Development of Improved Assays for Cell Adhesion through Local Application of Force to Cells

In this project, we are developing new methods to investigate if and how cell adhesion strength changes in diseased cells. In neurons, cell adhesion is particularly important, as cell-cell contacts at the synapse are required for electrical signal transmission. In Alzheimer’s and other neurological diseases, neuron signaling networks fail by cell retraction, but it is not known if retraction arises from loss of adhesion, or by another pathway. To test this, we are developing improved methods to apply forces directly to cells using optical traps or magnetic tweezers, custom-built  tools that manipulate small dielectric or magnetic particles that are coupled to the cell surface. In our preliminary work we are using both a synthetic system of engineered hydrogels to test adhesion strength of known cellular proteins, and to optimize our binding and pulling protocols, as well as living cells. Our cellular work, we will start with a non-neuronal cell line (Cos 7 cells), which has the advantage of fast proliferation, ease of transfection with proteins of interest, and ease of imaging with microscopy. By applying forces directly to the cells we can measure detachment forces, and in the future will also visualize cell deformation under loading. In addition to investigating the role of adhesion in neurological disease, the ability to apply forces to neurons would also allow us to investigate the effects of blunt force trauma, with importance to understanding traumatic brain injury.

• _TASK BRIEF_
Render this sentence from the project description in Spanish: "In neurons, cell adhesion is particularly important, as cell-cell contacts at the synapse are required for electrical signal transmission."

• _RECORD EXTRACTS_
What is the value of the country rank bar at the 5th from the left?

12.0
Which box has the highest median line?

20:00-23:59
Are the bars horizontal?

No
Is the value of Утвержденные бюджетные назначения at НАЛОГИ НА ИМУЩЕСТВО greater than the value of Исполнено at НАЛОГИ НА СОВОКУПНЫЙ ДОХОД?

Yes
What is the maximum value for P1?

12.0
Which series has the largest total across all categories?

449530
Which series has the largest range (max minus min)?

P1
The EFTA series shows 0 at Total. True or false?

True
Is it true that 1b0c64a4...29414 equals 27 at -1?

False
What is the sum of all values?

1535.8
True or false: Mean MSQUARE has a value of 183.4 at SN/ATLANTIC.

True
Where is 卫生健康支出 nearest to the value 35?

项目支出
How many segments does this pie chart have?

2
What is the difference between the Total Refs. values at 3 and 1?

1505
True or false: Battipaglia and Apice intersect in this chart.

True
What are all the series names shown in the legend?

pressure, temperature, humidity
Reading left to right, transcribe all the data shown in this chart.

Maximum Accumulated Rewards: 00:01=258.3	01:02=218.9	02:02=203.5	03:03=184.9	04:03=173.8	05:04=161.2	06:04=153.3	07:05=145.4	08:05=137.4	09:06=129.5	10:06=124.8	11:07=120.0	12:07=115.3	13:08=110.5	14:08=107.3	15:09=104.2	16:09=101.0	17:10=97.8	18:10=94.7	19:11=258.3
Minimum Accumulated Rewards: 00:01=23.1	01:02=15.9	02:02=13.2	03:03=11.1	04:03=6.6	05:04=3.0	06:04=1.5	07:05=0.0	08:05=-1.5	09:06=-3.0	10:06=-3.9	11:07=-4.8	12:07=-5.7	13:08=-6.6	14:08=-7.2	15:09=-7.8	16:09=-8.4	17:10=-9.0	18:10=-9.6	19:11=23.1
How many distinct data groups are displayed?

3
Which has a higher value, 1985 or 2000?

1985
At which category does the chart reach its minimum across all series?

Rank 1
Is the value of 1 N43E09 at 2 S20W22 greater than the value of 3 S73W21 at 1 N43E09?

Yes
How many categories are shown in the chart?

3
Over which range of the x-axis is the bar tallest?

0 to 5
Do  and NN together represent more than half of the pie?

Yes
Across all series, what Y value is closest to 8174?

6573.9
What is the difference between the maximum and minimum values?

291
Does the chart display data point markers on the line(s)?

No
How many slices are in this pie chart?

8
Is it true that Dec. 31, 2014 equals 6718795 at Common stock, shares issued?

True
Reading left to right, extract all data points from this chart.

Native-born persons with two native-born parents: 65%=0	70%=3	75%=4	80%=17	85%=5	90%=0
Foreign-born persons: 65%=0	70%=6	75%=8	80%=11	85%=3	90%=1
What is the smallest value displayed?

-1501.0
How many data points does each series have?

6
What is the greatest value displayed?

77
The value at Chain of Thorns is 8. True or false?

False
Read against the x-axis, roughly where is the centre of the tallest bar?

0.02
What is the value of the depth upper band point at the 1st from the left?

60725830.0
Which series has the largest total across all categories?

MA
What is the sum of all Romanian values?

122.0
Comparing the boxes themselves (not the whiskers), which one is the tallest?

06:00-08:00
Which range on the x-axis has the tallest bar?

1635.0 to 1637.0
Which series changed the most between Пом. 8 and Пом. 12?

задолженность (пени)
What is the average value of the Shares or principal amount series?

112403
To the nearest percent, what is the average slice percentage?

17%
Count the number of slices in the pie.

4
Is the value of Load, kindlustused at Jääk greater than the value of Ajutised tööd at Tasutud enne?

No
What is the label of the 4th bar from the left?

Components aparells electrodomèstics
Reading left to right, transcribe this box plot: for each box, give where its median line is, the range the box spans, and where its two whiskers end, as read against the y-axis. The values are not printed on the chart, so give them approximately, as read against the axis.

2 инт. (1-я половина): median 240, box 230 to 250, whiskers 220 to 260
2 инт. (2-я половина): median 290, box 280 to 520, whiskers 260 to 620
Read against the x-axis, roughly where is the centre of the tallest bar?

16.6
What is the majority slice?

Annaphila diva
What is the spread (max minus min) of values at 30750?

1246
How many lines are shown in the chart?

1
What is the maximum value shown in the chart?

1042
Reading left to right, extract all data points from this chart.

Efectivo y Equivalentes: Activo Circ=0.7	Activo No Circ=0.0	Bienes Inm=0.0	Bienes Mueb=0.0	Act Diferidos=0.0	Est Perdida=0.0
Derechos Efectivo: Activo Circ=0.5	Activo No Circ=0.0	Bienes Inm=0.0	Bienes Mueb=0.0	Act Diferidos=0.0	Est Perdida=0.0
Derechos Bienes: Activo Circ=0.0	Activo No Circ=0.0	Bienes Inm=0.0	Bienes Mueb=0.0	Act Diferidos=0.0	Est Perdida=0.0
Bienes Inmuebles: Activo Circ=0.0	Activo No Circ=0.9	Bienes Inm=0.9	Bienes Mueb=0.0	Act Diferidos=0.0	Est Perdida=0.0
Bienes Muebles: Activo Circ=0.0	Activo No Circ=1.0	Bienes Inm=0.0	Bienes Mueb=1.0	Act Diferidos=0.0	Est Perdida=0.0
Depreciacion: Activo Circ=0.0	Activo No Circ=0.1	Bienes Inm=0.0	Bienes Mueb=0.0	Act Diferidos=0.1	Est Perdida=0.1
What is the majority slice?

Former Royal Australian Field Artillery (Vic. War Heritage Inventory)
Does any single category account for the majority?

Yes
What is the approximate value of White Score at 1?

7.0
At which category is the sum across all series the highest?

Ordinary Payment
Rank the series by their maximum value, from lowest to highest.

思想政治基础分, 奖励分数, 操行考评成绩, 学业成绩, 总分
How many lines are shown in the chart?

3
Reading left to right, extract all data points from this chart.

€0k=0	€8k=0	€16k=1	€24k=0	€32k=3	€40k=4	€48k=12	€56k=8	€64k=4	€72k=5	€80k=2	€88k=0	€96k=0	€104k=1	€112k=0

• _TASK RESPONSE_
En las neuronas, la adhesión celular es especialmente importante, ya que los contactos célula-célula en la sinapsis son necesarios para la transmisión de señales eléctricas.